Classe 41: Formation en matière de logiciels.
Classe 42: Développement de matériel informatique et de logiciels.
La demanderesse a invoqué l’article 59, paragraphe 1, point a), du RMUE, lu conjointement avec l’article 7, paragraphe 1, point b), points c) et d), du RMUE.
RÉSUMÉ DES ARGUMENTS DES PARTIES
L’affaire pour le demandeur
La demanderesse affirme que «D4» est composé de «D», qui est l’abréviation de «data» et le chiffre 4, qui est une abréviation sonique de «phor». «Dataphor» est un terme utilisé pour décrire un système de gestion de bases de données de source ouverte. La langue D4 a été désignée après la sonorité similaire «Dataphor», le système qui utilise cette langue. D4 est un terme technique courant utilisé dans le langage informatique pour désigner la programmation pour le système de gestion «Dataphor». En outre, étant donné que les produits et services en cause s’adressent à un public spécialisé, la signification du terme
Décision sur la demande d’annulation no C 53 119 Page sur 2 9
«D4» sera évidente pour le public pertinent qui le percevra comme un langage de programmation. La demanderesse produit divers documents afin de démontrer que «D4» avait une signification à la date de dépôt. Ils peuvent être résumés comme suit:
Annexe STT1: un extrait de Wikipédia expliquant que «Dataphor» est un système de gestion de bases de données de source ouverte et relationnel. «D4 est la langue privilégiée pour l’utilisation dans Dataphor».
Annexe STT2: Selon la page web http://codelani.com/languagues/d4-program minglanguague.html: D4 est un langage de programmation créé en 2001.
Annexe STT3: Selon la page web https://en-academic.com/dic.nsf/enwiki/1 405459 au début de l’année 2008, le nom Alphora et le produit Dataphor ont été acquis par Database Consulting Group LLC, créés par les développeurs initiaux de Dataphor, et ont fait l’objet d’une nouvelle licence en tant que source ouverte. Comme la plupart des langues de recherche, le D4 possède une langue de définition des données (DDL) et une langue de saisie des données (DML). D4 a également une langue obligatoire pour le code de procédure.
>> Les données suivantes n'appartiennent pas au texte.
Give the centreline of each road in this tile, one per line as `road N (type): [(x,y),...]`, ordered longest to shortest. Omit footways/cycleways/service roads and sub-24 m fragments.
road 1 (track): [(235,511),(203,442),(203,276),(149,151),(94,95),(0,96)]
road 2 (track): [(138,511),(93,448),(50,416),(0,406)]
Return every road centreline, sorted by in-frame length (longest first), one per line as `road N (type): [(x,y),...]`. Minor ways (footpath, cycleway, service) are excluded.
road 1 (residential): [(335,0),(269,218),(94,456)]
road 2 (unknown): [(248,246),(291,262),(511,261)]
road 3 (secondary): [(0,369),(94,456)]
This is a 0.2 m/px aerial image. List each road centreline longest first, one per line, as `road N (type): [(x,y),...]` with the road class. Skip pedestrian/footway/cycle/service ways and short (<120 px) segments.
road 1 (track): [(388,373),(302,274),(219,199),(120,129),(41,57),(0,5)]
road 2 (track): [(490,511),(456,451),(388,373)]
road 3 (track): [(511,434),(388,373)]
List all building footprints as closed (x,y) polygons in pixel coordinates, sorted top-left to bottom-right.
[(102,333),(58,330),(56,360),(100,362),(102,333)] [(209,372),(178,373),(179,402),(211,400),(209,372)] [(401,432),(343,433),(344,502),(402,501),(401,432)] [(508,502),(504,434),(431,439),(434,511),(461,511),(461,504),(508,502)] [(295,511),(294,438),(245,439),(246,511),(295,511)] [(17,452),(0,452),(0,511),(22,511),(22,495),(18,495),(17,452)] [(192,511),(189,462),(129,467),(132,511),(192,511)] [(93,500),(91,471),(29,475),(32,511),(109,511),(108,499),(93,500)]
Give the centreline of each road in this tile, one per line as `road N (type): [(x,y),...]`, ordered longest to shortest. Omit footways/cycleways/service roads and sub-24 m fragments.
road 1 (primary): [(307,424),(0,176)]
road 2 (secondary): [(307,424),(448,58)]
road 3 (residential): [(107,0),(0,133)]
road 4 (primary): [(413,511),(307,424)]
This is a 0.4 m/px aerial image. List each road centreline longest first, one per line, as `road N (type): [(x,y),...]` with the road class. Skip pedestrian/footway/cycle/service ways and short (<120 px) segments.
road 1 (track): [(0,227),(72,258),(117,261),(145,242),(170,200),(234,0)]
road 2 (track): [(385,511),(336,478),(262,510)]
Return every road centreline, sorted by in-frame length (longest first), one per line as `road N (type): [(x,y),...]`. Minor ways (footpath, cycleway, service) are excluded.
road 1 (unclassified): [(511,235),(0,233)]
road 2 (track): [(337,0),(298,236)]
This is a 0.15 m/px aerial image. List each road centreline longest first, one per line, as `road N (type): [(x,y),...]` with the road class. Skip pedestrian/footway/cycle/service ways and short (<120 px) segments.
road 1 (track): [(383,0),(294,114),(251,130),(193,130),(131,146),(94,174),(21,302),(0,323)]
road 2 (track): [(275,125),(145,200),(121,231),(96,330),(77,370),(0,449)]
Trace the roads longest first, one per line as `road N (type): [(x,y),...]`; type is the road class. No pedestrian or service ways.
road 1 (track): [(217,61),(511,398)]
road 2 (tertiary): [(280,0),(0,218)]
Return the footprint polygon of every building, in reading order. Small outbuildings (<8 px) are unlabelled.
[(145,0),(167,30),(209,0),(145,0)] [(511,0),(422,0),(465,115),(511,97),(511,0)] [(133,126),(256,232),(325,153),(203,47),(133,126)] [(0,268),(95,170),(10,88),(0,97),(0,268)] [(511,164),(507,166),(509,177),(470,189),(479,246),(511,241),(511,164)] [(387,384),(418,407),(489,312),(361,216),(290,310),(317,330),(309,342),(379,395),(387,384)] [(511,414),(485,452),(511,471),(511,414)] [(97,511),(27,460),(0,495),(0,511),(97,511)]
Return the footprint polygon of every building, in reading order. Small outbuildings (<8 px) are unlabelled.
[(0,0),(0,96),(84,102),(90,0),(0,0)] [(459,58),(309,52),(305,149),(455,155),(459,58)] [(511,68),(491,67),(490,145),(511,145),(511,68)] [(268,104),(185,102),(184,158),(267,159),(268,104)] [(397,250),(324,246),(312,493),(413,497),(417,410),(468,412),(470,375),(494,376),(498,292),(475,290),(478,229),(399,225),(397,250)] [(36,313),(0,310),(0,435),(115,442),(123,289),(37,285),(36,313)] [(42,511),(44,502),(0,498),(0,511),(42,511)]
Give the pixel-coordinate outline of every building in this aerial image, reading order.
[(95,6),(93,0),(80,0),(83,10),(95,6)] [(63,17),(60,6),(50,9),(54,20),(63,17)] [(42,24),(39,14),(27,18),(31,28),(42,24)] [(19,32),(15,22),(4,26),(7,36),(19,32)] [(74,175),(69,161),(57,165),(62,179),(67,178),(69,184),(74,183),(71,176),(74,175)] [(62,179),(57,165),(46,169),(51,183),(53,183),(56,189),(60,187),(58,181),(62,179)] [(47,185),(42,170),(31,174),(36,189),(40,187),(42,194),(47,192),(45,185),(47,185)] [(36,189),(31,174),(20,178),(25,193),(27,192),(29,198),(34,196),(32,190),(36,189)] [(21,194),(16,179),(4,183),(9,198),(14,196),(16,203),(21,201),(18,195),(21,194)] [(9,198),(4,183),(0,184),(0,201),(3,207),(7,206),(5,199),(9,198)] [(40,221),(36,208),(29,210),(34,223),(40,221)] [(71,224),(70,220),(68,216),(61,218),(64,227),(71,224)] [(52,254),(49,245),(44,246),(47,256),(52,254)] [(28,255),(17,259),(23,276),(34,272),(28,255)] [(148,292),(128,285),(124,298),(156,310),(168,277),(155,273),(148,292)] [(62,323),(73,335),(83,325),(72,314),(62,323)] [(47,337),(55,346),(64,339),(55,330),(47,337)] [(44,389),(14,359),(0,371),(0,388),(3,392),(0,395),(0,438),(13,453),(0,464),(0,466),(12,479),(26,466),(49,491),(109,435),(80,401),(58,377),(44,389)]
Grâce au modèle de source ouverte, le logiciel pourrait être davantage développé et programmé individuellement dans le monde entier.
Annexe STT4 ET 4-1: Selon la page web https://www.morebooks.de/store/de/book/d4- programming-language/isbn/978-613-3- «15346-2, la bibliothèque numérique More- Books! propose le livre intitulé «D4 (langage de programmation)» édité par Lambert et. al, qui a été publié le 28/09/2010.
Bien que le livre ait été publié deux ans après la demande d’enregistrement de la marque de l’Union européenne contestée, la demanderesse affirme que des spécialistes connaissaient le langage de programmation D4 depuis 2001.
Outre son caractère descriptif, la demanderesse fait également valoir, en termes généraux, que «D4» est générique et dépourvu de caractère distinctif.
L’affaire concernant la titulaire de la marque de l’Union européenne
La titulaire affirme que le D4 est un langage de programmation, comme cela est également décrit dans les annexes déposées par la demanderesse. D4 est un langage de recherche, ce qui signifie qu’il s’agit d’un langage de programmation informatique qui demande et extrait des données provenant de bases de données et de systèmes d’information en envoyant des requêtes ( voir annexe 1). Comme la plupart des langues de recherche, le D4 possède une langue de définition des données (DDL) et une langue de saisie des données (DML). D4 a également une langue Imperative pour le code de procédure.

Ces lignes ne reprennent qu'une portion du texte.